[start QUOTED TEXT]
Re: [pve-devel] [PATCH docs v2 1/2] pvesr: update the chapter and bring it into good condition

From: "Alexander Zeidler" <a.zeidler@proxmox.com>
To: "Daniel Kral" <d.kral@proxmox.com>,
	"Proxmox VE development discussion" <pve-devel@lists.proxmox.com>
Subject: Re: [pve-devel] [PATCH docs v2 1/2] pvesr: update the chapter and bring it into good condition
Date: Fri, 10 Jan 2025 18:00:29 +0100	[thread overview]
Message-ID: <D6YJYBDHQ0ZO.IGBZBNF0MXUX@proxmox.com> (raw)
In-Reply-To: <f43f93a4-299f-4101-916c-66ae299fcfb7@proxmox.com>

On Wed Jan 8, 2025 at 11:34 AM CET, Daniel Kral wrote:
> Thanks a lot for taking the time to rewrite this! Your changed text 
> reads great and it feels like the right information is pointed to at the 
> right time. I've added a few notes inline below.
Thank you for the review! Most suggestions are implemented in the new
version, others were discussed off-list, see comments below.
v3: https://lore.proxmox.com/pve-devel/20250110165807.3-1-a.zeidler@proxmox.com

>
> On 12/18/24 17:19, Alexander Zeidler wrote:
>> * restructure and revise the introduction
>> * add subchapter "Recommendations"
>> * remove the subchapter "Schedule Format" with its one line of content
>>    and link where appropriate directly to the copy under "25. Appendix D:
>>    Calendar Events". The help button at adding/editing a job links now to
>>    the subchapter "Managing Jobs".
>> * provide details on job removal and how to enforce it if necessary
>> * add more helpful CLI examples and improve existing ones
>> * restructure and revise the subchapter "Error Handling"
>
> Since these changes seem all pretty independent from each other, it 
> would be great for the git history to have each of them in separate 
> commits with the reasoning of the change in the body.
>
> This also makes it easier to follow where old sections have been moved 
> to or have been removed (with a reason why it was removed). It would 
> also clarify why some hyperlink references (e.g. `pvecm_quorum`) were 
> created in this patch series.
Partly implemented in new version. While the bullet points appear pretty
independent from each other, it would not be worth the time to actually
create separate commits this time due to the extensive chapter revision.
[end QUOTED TEXT]
[start RECORDED INFORMATION]
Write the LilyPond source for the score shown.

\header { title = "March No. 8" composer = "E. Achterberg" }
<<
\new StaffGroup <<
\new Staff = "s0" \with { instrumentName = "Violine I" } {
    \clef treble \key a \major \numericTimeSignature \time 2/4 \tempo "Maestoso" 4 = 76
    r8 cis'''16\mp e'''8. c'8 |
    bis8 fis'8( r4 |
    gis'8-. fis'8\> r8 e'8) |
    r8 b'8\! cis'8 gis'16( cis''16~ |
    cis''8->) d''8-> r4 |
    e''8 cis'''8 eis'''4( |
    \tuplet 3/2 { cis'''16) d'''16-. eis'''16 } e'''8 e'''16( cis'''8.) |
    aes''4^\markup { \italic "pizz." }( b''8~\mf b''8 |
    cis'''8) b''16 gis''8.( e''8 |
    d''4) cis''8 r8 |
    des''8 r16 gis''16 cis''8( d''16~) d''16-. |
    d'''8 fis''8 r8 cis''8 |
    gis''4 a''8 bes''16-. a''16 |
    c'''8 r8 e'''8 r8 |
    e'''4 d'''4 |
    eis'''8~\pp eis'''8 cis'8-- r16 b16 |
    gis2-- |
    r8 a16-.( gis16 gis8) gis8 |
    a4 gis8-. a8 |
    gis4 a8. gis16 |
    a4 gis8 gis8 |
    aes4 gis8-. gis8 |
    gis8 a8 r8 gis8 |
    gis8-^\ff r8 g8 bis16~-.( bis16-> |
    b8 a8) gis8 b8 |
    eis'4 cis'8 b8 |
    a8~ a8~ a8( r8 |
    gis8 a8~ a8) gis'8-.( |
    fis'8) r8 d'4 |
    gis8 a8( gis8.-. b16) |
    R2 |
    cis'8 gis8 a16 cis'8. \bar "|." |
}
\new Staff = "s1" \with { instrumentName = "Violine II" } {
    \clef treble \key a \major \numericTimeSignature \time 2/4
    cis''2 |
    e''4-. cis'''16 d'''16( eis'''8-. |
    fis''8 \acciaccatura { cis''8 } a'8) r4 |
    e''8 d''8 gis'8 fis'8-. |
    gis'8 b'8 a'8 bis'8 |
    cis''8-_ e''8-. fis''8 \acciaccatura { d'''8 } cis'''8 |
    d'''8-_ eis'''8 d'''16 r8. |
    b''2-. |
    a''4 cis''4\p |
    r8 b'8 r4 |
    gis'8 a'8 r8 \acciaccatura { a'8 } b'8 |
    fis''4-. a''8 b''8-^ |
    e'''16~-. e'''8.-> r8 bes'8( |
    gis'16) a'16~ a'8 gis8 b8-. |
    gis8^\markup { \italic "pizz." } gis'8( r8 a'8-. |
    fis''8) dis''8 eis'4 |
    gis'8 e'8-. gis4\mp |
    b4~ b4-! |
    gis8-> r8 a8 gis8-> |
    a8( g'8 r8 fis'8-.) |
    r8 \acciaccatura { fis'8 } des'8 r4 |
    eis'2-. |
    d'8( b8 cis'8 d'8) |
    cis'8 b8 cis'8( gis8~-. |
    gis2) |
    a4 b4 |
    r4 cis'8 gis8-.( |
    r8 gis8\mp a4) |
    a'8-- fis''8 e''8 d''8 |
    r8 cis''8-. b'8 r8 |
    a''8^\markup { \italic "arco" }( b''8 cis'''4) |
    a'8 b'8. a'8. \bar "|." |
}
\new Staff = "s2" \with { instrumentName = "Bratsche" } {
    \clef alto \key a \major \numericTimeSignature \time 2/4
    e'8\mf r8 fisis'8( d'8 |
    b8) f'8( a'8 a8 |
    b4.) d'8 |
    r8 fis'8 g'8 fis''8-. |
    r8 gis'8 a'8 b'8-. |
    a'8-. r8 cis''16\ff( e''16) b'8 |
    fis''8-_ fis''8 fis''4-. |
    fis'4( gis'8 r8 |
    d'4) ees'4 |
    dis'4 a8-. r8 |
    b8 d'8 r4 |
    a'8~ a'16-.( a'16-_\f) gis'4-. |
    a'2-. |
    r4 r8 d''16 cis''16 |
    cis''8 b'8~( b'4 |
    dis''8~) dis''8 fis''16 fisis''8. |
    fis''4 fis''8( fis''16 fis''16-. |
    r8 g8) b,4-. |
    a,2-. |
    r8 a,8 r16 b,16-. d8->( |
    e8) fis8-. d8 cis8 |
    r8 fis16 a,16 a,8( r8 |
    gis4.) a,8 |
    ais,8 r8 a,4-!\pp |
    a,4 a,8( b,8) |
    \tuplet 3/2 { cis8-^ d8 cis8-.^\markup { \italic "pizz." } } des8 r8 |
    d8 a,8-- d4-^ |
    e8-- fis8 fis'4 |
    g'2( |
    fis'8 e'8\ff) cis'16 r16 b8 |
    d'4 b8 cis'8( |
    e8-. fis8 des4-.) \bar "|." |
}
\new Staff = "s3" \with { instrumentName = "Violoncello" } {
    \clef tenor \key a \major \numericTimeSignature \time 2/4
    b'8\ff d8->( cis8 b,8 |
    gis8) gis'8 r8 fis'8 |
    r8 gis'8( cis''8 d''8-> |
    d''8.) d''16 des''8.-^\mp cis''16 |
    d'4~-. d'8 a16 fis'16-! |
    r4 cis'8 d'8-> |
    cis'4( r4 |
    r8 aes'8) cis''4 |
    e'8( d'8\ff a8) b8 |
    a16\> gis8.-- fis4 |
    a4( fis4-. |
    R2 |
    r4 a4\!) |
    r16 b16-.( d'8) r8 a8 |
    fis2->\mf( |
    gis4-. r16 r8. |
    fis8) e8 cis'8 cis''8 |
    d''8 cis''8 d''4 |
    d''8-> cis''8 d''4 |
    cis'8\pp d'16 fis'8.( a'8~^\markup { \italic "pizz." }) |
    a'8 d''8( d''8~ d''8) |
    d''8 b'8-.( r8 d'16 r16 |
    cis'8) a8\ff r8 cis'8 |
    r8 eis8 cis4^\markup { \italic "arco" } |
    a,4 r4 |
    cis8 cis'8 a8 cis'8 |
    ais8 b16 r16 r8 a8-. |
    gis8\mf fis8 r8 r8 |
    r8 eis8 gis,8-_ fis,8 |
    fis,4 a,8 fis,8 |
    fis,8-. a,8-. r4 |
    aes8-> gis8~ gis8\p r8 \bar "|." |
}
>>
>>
[end RECORDED INFORMATION]
(TASKS AND EXERCISES)
- A) In the mailing-list reply, which subchapter does the help button for adding or editing a job now link to?
- B) Find every line in the rows that contains the string "numericTimeSignature", and copy each of those lines.

(RESULTS OF THE EXERCISE)
- A) "Managing Jobs"

- B)
    \clef treble \key a \major \numericTimeSignature \time 2/4 \tempo "Maestoso" 4 = 76
    \clef treble \key a \major \numericTimeSignature \time 2/4
    \clef alto \key a \major \numericTimeSignature \time 2/4
    \clef tenor \key a \major \numericTimeSignature \time 2/4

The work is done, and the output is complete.